For many LGBTQ people, having a long term monogamous partnership wasn’t a realistic possibility. ‘Hooking up’ in semi public places like parks or closed down buildings was the only option a lot of people had for any form of sexual or romantic partnership. And I think the history of that has meant that over time many LGBTQ people have either been forced into a situation where their relationships had to be ‘open’ in the case of needing to marry or present a straight front to the world in order to prevent themselves from complete ruin or they just haven’t seen monogamy as something realistic and therefore have had a more open approach to relationships.

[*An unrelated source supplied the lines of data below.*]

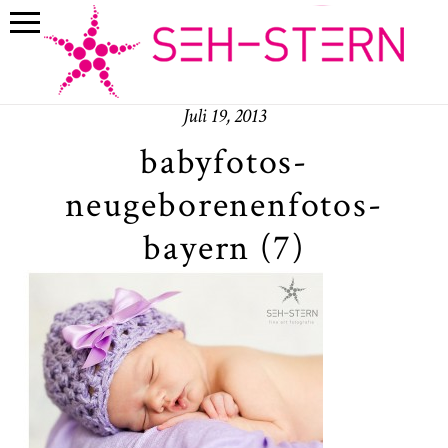
Juli 19, 2013
babyfotos-
neugeborenenfotos-
bayern (7)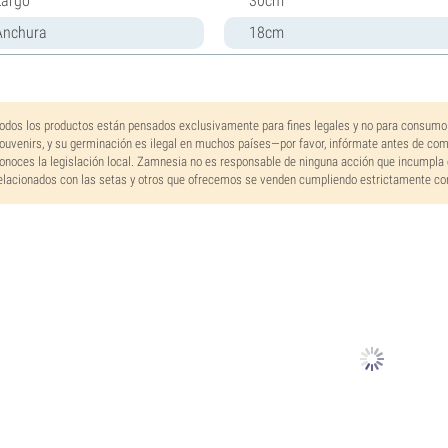
Largo
30cm
Anchura
18cm
odos los productos están pensados exclusivamente para fines legales y no para consumo
ouvenirs, y su germinación es ilegal en muchos países—por favor, infórmate antes de co
onoces la legislación local. Zamnesia no es responsable de ninguna acción que incumpla 
elacionados con las setas y otros que ofrecemos se venden cumpliendo estrictamente con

Still, while there is this history, I wouldn’t say that LGBTQ people are any more likely to be polyamorous or have open relationships than straight people. And in general, there are physically more straight people and therefore more likely to be straight polyamorous people than queer polyamorous people. But, to sum up the idea, it’s a lot more easy to see the validity of other lifestyles that harm absolutely no one when they involve consenting adults and not immediately dismiss it if you’re also immediately dismissed by society.

I want to add one last comment regarding your situation, even though you didn’t ask about it. You’re not required to stay in a monogamous relationship if that’s not what you want and you most certainly shouldn’t feel your current relationship is holding you literal hostage. It is possible to find people your age who are interested in polyamory and if that’s what you want to do, that’s what you should do.

I hope this helps and good luck!

Comments from the therapist

In my experience to date, most of the LGBT+ folks I encounter in the polyamorous world are bisexual/pansexual, not gay or lesbian. Some of the early leaders of polyamory, like Deborah Anapol who I believe coined the term polyamory, identified as bisexual. Someone who is sexually and romantically drawn to more than one gender may well have a higher innate interest in open relationships so they can satisfy a broader range of their interests and desires. Now this is not to say that all or even most bisexual or pansexual folks aren’t monogamous. Many are.

When I attended a polyamory conference in Ohio a couple of years ago, most of the dyads present were heterosexual pairings and yet most “polycules” (their extended network of relationships) contained at least one “queer” dyad as well. That seems to be a pretty common demographic breakdown here in the Midwest.